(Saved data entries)
----------

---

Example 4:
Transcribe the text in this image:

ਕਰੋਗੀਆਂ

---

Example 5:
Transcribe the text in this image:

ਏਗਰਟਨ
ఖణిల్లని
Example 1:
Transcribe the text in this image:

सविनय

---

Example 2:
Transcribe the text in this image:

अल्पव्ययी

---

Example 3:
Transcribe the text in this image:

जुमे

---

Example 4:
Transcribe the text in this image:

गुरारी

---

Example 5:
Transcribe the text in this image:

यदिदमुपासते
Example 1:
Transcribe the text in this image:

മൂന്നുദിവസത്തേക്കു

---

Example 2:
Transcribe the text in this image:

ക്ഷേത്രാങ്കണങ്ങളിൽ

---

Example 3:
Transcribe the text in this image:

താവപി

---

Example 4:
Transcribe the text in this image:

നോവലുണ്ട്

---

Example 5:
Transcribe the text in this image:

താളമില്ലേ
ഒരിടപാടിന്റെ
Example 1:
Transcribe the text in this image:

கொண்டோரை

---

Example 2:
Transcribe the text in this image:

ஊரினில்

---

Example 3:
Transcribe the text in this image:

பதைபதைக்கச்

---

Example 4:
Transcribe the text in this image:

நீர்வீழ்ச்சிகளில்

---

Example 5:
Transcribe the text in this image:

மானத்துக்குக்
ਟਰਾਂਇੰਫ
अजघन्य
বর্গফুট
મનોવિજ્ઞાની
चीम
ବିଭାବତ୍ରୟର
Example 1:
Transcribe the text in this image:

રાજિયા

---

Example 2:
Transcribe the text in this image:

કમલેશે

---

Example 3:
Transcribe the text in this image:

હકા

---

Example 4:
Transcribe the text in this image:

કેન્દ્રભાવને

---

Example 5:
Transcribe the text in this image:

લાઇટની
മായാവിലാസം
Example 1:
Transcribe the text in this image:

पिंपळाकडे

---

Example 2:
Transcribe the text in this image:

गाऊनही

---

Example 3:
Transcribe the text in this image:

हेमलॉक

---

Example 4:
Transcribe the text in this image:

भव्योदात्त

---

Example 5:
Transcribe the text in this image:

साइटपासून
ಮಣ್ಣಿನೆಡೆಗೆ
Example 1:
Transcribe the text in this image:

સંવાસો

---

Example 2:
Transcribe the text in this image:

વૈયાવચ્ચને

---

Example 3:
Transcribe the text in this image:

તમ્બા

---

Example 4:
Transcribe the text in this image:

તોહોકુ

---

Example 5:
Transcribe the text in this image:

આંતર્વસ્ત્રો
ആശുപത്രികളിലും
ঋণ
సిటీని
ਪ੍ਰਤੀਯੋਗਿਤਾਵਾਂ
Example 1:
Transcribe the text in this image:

----------

_Work to be completed:_
Exactly as written, output all of the entries.

_Output of the task:_
---

Example 4:
Transcribe the text in this image:

ਕਰੋਗੀਆਂ

---

Example 5:
Transcribe the text in this image:

ਏਗਰਟਨ
ఖణిల్లని
Example 1:
Transcribe the text in this image:

सविनय

---

Example 2:
Transcribe the text in this image:

अल्पव्ययी

---

Example 3:
Transcribe the text in this image:

जुमे

---

Example 4:
Transcribe the text in this image:

गुरारी

---

Example 5:
Transcribe the text in this image:

यदिदमुपासते
Example 1:
Transcribe the text in this image:

മൂന്നുദിവസത്തേക്കു

---

Example 2:
Transcribe the text in this image:

ക്ഷേത്രാങ്കണങ്ങളിൽ

---

Example 3:
Transcribe the text in this image:

താവപി

---

Example 4:
Transcribe the text in this image:

നോവലുണ്ട്

---

Example 5:
Transcribe the text in this image:

താളമില്ലേ
ഒരിടപാടിന്റെ
Example 1:
Transcribe the text in this image:

கொண்டோரை

---

Example 2:
Transcribe the text in this image:

ஊரினில்

---

Example 3:
Transcribe the text in this image:

பதைபதைக்கச்

---

Example 4:
Transcribe the text in this image:

நீர்வீழ்ச்சிகளில்

---

Example 5:
Transcribe the text in this image:

மானத்துக்குக்
ਟਰਾਂਇੰਫ
अजघन्य
বর্গফুট
મનોવિજ્ઞાની
चीम
ବିଭାବତ୍ରୟର
Example 1:
Transcribe the text in this image:

રાજિયા

---

Example 2:
Transcribe the text in this image:

કમલેશે

---

Example 3:
Transcribe the text in this image:

હકા

---

Example 4:
Transcribe the text in this image:

કેન્દ્રભાવને

---

Example 5:
Transcribe the text in this image:

લાઇટની
മായാവിലാസം
Example 1:
Transcribe the text in this image:

पिंपळाकडे

---

Example 2:
Transcribe the text in this image:

गाऊनही

---

Example 3:
Transcribe the text in this image:

हेमलॉक

---

Example 4:
Transcribe the text in this image:

भव्योदात्त

---

Example 5:
Transcribe the text in this image:

साइटपासून
ಮಣ್ಣಿನೆಡೆಗೆ
Example 1:
Transcribe the text in this image:

સંવાસો

---

Example 2:
Transcribe the text in this image:

વૈયાવચ્ચને

---

Example 3:
Transcribe the text in this image:

તમ્બા

---

Example 4:
Transcribe the text in this image:

તોહોકુ

---

Example 5:
Transcribe the text in this image:

આંતર્વસ્ત્રો
ആശുപത്രികളിലും
ঋণ
సిటీని
ਪ੍ਰਤੀਯੋਗਿਤਾਵਾਂ
Example 1:
Transcribe the text in this image:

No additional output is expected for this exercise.